#### [What the exercise asks]
Once the line containing "Public servants shall" is found in the entries below, restate it and each following line word for word, stopping after the line containing "Act as a representative".

[Opening Listed entries section]

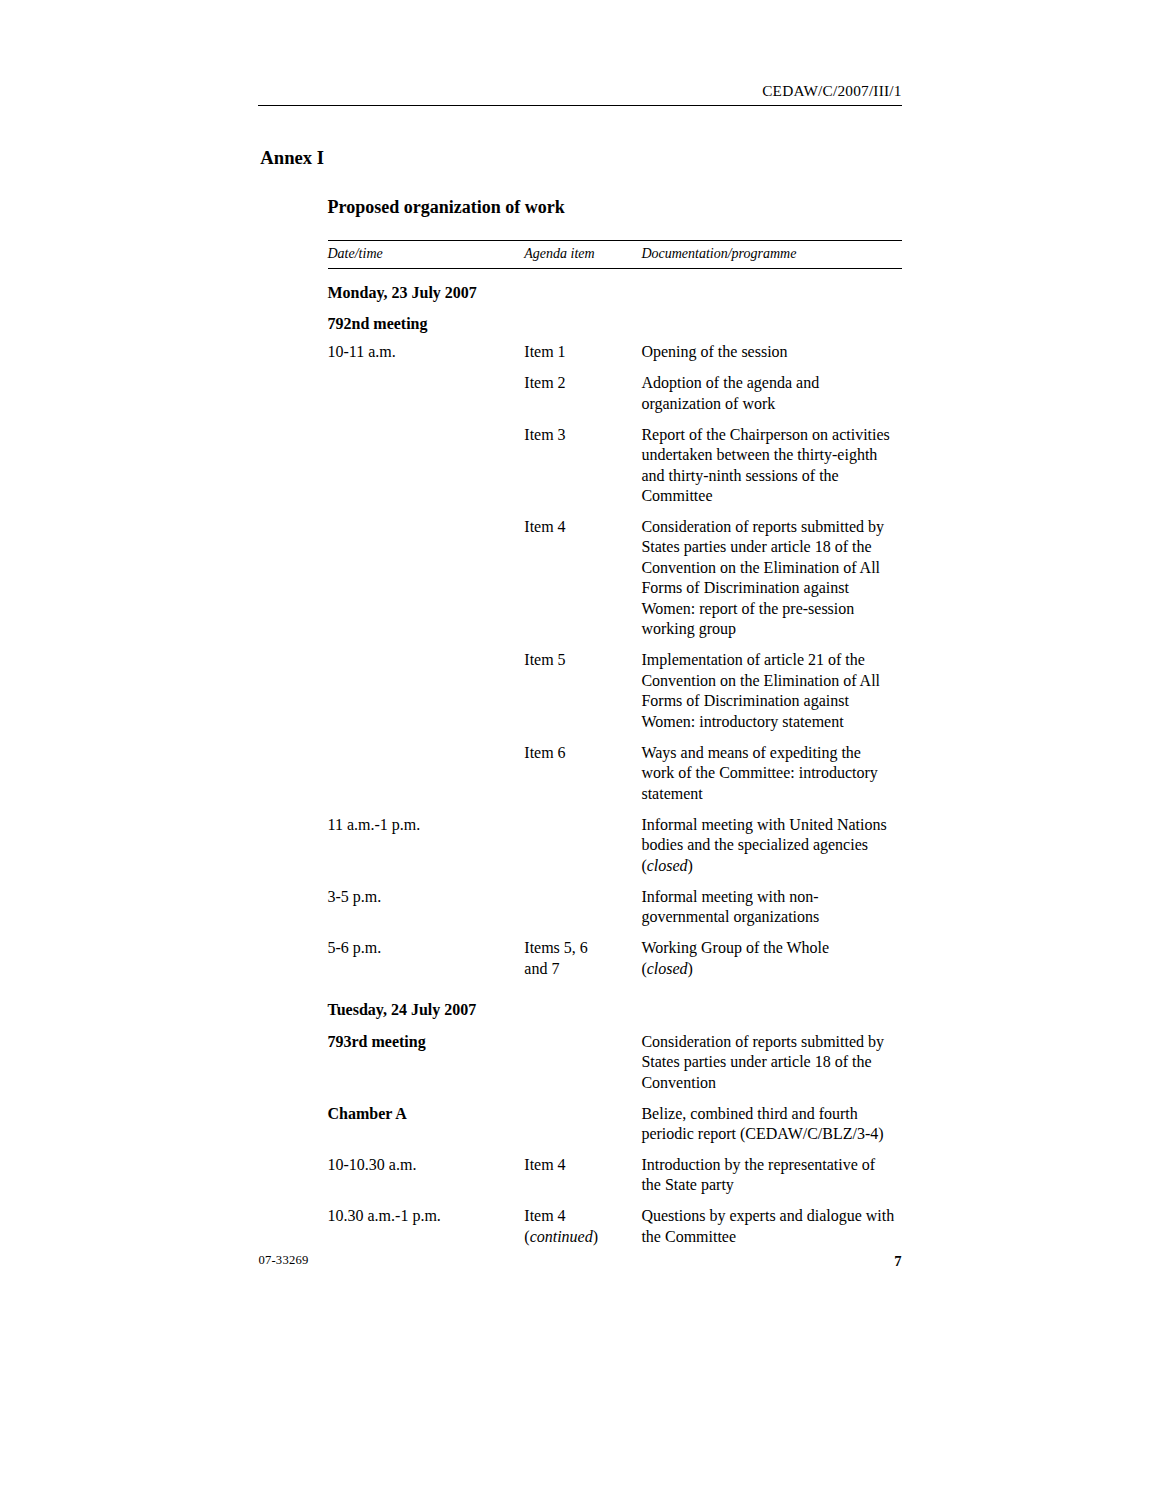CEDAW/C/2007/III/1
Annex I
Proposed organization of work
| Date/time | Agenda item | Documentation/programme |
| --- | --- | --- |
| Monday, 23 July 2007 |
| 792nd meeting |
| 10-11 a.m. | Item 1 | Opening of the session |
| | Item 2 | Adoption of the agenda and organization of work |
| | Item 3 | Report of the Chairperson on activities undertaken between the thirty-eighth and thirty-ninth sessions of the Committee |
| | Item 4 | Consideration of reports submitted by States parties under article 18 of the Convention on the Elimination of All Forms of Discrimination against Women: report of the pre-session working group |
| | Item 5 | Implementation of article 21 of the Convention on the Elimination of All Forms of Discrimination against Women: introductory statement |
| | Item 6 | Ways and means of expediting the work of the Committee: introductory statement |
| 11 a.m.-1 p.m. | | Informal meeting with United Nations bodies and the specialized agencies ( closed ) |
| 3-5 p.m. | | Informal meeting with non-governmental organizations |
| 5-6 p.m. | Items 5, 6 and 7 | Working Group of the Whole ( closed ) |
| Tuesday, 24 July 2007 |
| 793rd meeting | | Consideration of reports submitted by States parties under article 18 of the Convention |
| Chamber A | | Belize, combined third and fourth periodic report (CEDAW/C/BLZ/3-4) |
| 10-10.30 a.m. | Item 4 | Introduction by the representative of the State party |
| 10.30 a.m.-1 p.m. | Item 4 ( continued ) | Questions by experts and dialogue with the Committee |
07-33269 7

[Closing Listed entries section]
[Opening Listed entries section]

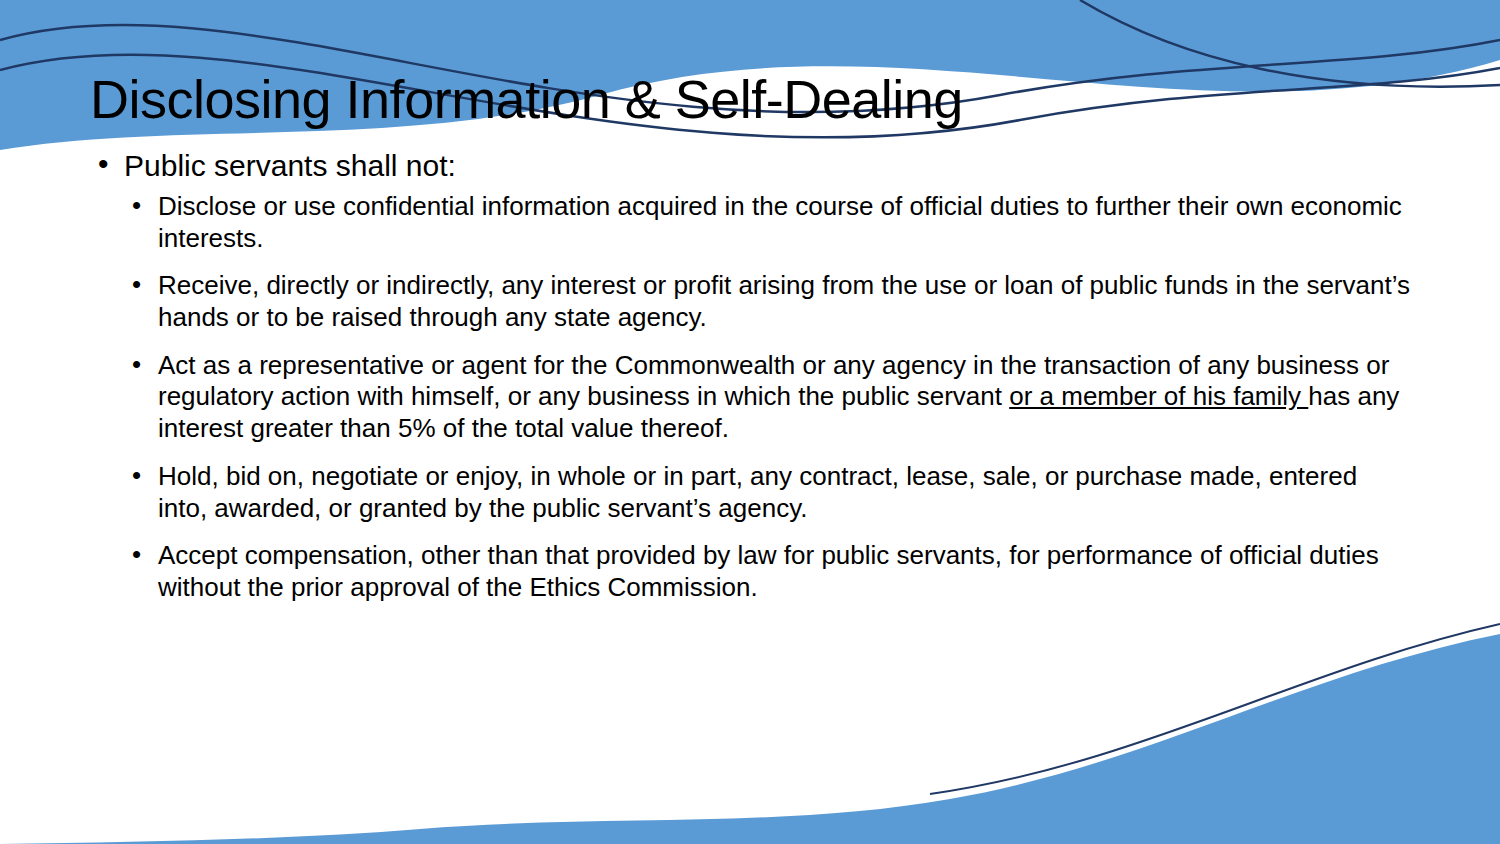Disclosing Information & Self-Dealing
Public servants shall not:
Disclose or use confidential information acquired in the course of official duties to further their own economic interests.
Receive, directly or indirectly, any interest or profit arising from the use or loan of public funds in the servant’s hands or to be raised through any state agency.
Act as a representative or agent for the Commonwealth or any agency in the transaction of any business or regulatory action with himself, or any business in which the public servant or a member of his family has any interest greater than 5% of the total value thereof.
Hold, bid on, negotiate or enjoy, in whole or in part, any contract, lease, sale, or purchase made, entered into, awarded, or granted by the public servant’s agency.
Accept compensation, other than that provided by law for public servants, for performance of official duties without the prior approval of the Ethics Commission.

[Closing Listed entries section]
[Opening Listed entries section]

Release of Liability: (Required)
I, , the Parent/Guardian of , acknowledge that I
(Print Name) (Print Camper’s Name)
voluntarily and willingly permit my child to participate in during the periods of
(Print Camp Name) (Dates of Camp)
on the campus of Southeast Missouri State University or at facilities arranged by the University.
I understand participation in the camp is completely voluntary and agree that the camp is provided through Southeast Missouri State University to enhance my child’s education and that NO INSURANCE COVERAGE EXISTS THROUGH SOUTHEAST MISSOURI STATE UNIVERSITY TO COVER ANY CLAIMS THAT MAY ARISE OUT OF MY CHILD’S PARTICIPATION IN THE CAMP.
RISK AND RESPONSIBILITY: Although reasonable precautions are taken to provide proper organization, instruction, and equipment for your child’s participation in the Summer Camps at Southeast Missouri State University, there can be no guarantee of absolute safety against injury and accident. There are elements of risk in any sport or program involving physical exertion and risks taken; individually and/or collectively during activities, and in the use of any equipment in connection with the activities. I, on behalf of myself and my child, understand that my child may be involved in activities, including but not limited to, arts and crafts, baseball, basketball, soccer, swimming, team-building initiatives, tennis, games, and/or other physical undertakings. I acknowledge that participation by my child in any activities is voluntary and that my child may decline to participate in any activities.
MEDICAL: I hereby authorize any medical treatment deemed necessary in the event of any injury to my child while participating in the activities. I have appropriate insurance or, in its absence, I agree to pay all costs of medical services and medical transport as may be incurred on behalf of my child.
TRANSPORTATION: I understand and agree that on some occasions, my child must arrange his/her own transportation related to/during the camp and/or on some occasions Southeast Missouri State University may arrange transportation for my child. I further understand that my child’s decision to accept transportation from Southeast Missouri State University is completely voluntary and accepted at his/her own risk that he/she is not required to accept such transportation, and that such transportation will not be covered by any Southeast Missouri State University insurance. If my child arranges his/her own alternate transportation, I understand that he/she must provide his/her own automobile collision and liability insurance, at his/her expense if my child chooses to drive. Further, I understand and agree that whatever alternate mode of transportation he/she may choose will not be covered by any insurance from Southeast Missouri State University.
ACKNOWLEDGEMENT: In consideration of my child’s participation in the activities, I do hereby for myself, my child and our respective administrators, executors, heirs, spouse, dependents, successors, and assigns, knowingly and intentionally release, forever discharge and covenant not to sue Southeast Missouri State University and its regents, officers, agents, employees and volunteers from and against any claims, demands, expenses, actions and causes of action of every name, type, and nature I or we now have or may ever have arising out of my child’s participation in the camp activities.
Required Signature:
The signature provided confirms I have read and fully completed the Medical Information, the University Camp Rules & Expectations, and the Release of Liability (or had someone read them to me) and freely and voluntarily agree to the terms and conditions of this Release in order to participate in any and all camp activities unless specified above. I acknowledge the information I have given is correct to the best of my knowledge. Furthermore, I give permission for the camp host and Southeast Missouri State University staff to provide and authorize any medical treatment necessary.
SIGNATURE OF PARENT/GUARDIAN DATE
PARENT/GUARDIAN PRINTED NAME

[Closing Listed entries section]

#### [Answer section]
Public servants shall not:
Disclose or use confidential information acquired in the course of official duties to further their own economic interests.
Receive, directly or indirectly, any interest or profit arising from the use or loan of public funds in the servant’s hands or to be raised through any state agency.
Act as a representative or agent for the Commonwealth or any agency in the transaction of any business or regulatory action with himself, or any business in which the public servant or a member of his family has any interest greater than 5% of the total value thereof.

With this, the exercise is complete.